Recorded information:
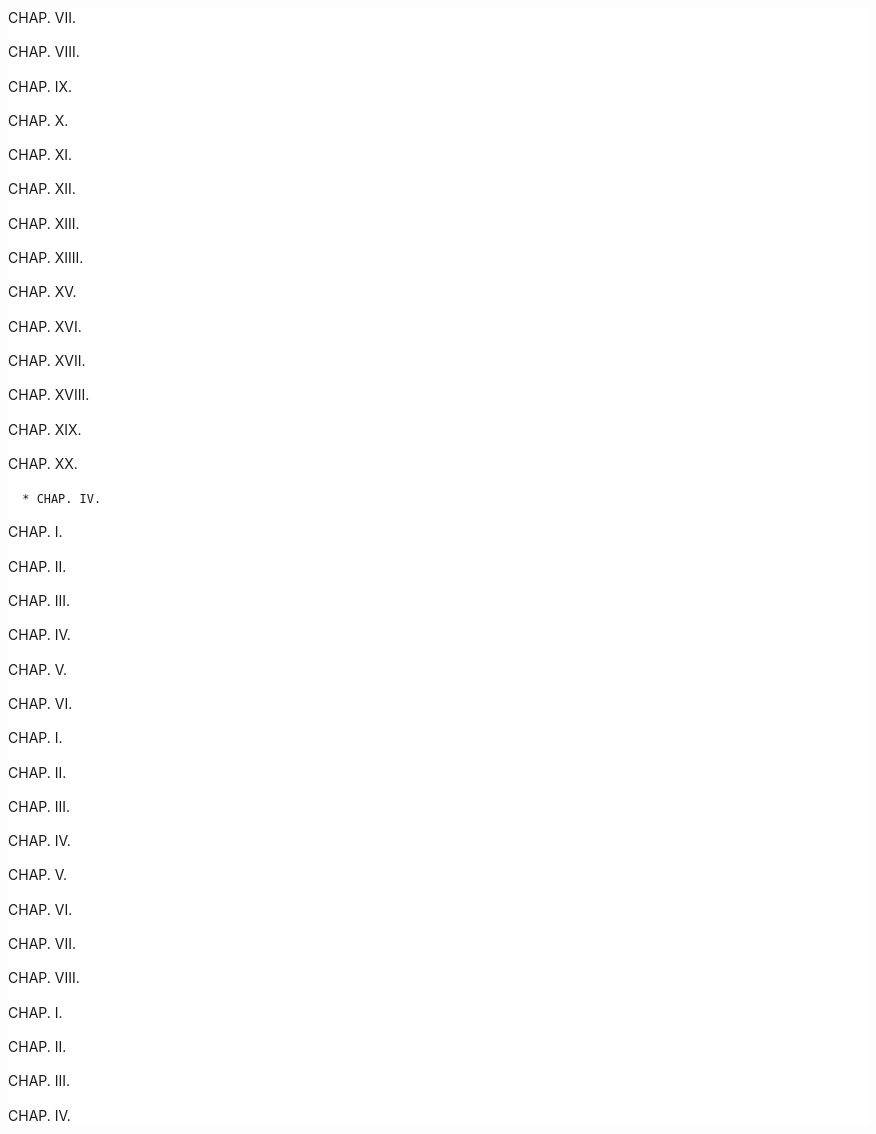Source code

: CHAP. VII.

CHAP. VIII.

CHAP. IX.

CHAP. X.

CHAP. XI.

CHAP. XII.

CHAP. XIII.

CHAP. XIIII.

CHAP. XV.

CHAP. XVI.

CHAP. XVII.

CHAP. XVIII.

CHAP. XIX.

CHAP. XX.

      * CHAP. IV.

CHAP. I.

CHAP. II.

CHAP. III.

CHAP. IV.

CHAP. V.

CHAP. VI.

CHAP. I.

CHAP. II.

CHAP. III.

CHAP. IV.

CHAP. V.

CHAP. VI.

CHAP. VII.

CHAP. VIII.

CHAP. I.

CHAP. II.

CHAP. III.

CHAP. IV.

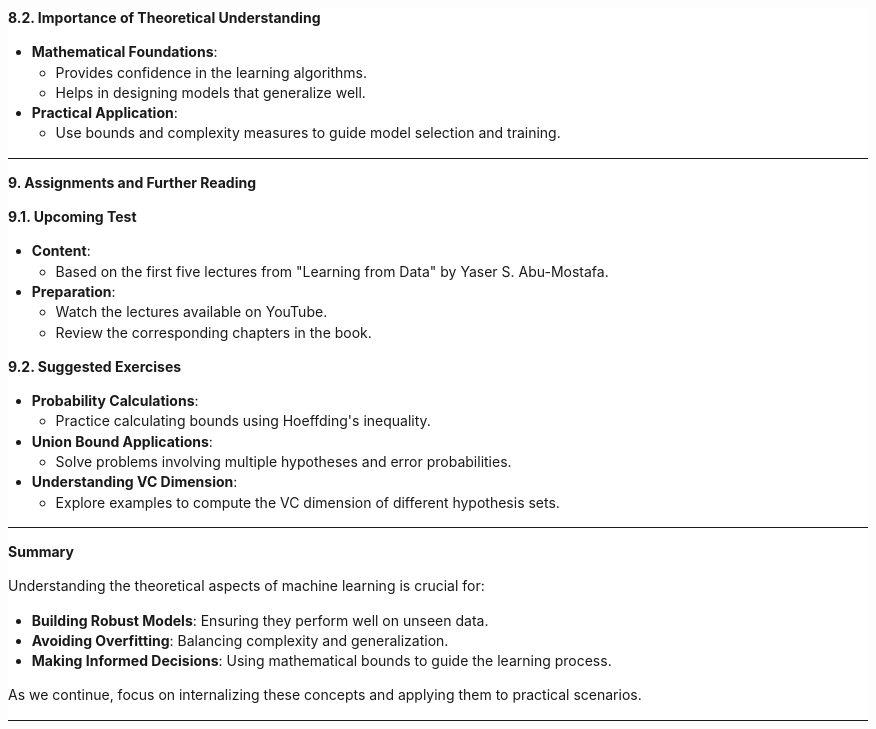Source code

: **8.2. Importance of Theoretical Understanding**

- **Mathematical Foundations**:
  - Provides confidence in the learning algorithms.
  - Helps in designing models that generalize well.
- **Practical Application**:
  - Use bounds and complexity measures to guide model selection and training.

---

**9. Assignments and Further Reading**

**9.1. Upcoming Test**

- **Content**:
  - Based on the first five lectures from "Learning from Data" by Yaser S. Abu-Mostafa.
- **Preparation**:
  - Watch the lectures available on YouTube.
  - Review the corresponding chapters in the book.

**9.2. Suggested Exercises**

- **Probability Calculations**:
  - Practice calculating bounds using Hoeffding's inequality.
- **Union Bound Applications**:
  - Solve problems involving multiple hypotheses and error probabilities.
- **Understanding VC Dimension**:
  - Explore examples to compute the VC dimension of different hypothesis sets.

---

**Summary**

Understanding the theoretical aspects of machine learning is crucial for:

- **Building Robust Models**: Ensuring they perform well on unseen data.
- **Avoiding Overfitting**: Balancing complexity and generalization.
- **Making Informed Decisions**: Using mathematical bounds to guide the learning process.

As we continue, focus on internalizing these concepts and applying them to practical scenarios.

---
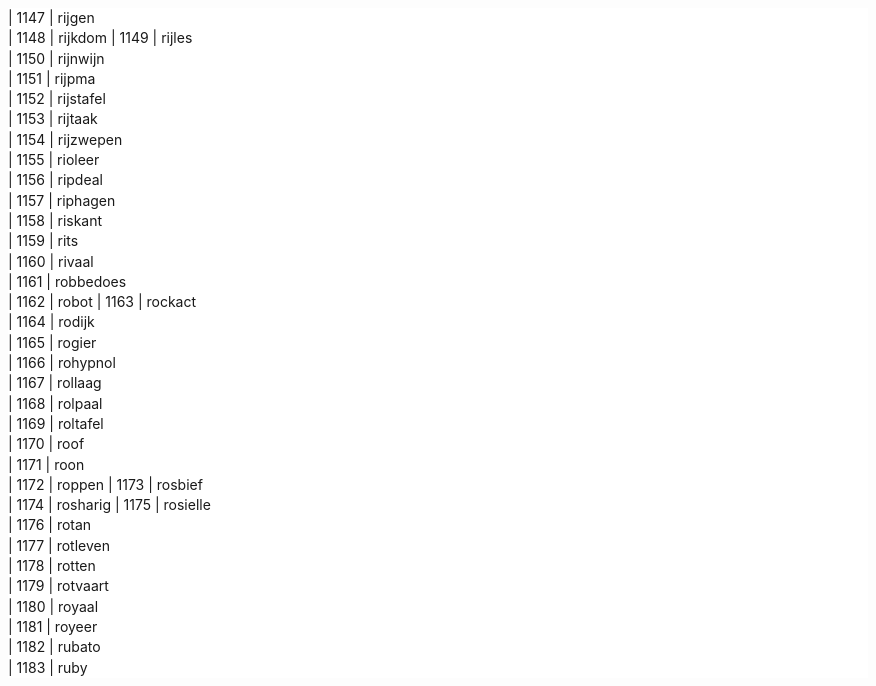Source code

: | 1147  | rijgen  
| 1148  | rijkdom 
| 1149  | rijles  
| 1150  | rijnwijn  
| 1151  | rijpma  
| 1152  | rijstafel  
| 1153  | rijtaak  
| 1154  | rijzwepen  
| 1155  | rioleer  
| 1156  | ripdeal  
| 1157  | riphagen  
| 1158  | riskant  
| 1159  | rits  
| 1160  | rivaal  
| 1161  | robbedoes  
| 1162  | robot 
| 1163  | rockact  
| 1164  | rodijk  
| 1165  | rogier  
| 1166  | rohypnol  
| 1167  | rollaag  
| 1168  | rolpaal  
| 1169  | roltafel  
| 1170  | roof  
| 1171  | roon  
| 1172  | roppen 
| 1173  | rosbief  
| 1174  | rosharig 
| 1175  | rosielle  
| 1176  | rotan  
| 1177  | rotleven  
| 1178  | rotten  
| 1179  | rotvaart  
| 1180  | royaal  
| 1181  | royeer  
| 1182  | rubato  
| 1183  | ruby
* * *
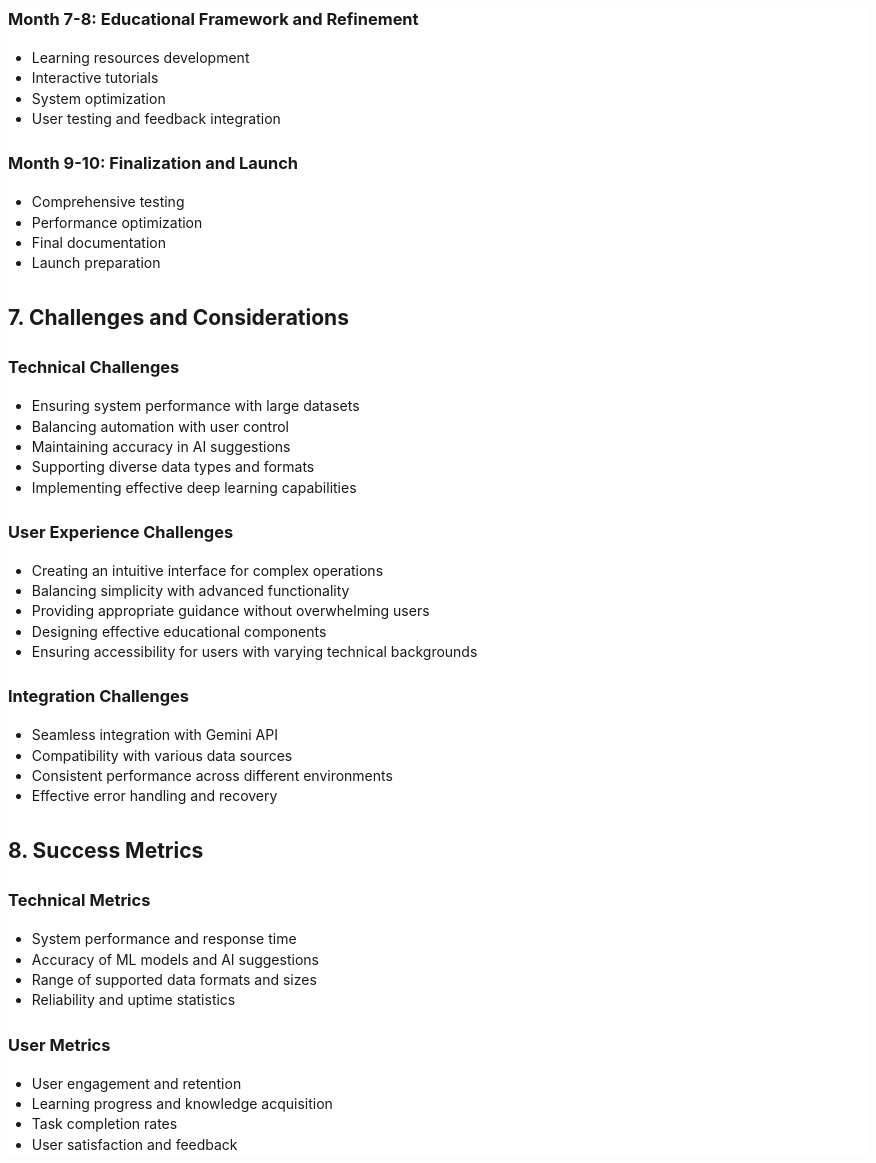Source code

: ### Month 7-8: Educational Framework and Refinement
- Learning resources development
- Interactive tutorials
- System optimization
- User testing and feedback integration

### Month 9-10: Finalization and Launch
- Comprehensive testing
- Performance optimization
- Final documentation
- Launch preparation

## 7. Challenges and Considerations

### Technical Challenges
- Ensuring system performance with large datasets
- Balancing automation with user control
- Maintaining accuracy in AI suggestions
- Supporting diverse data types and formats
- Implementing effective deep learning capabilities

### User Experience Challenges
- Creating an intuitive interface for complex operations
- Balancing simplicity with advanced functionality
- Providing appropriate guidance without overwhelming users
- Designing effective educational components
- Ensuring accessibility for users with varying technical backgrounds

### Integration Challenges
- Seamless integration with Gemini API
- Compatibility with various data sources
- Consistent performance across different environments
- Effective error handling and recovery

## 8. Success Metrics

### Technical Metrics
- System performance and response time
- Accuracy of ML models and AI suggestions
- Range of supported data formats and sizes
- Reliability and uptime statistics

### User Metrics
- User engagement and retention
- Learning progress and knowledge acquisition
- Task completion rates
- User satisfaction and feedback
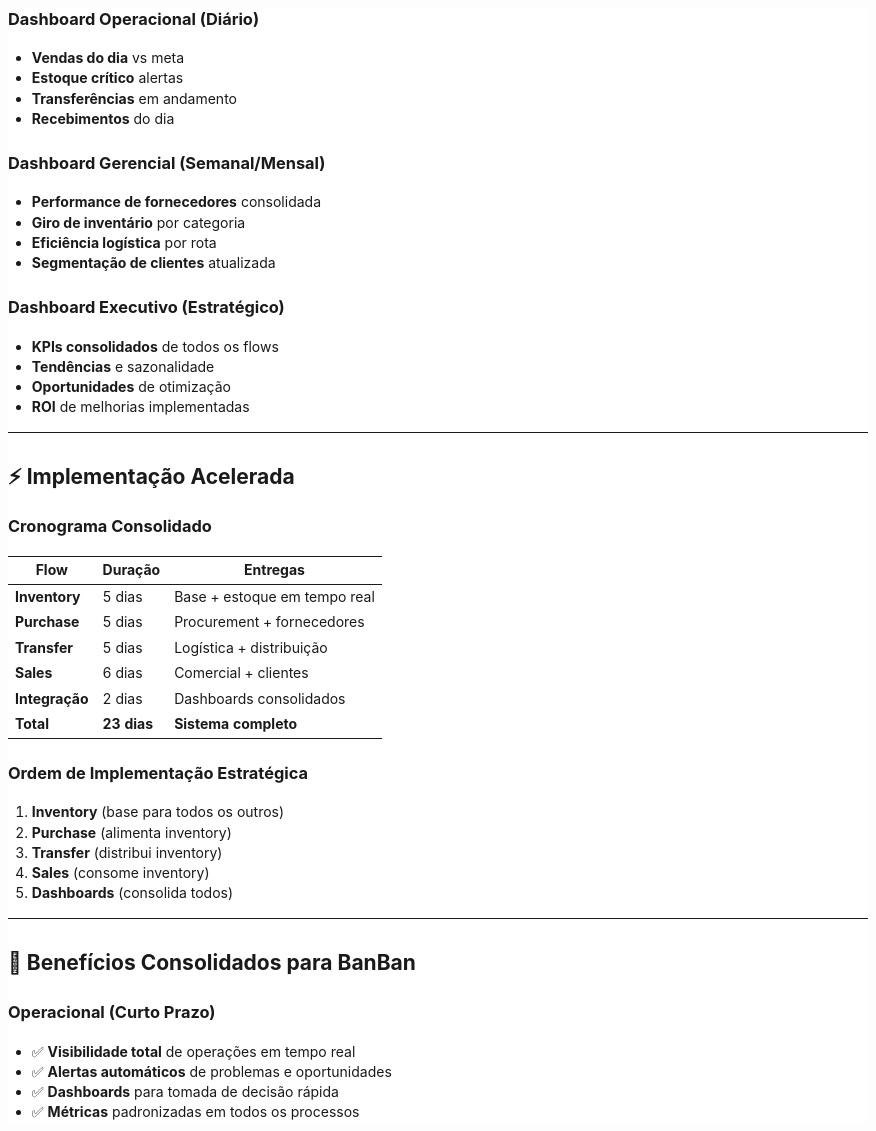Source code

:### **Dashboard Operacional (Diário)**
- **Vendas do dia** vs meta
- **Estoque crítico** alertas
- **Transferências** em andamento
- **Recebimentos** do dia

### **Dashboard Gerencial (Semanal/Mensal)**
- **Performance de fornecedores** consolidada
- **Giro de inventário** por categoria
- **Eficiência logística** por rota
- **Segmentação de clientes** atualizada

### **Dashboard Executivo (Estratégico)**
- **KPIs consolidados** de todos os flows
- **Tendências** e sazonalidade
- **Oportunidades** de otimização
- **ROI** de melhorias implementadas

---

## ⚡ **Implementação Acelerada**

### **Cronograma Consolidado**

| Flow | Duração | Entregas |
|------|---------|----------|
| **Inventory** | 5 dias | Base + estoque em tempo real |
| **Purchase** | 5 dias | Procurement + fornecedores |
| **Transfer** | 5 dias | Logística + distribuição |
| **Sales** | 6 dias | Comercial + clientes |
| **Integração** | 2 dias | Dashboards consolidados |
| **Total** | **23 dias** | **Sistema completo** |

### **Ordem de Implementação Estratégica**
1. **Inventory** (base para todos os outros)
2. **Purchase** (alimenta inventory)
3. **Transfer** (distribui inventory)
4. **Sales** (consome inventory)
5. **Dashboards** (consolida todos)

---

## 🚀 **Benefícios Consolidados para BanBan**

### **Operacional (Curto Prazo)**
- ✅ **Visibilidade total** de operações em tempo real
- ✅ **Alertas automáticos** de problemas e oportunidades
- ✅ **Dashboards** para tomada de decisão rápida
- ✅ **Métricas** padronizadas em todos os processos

Exercise requirements: When a line of the entries contains the word "complexity", it counts toward the total; reply with that total alone.

Answer to the exercise: 2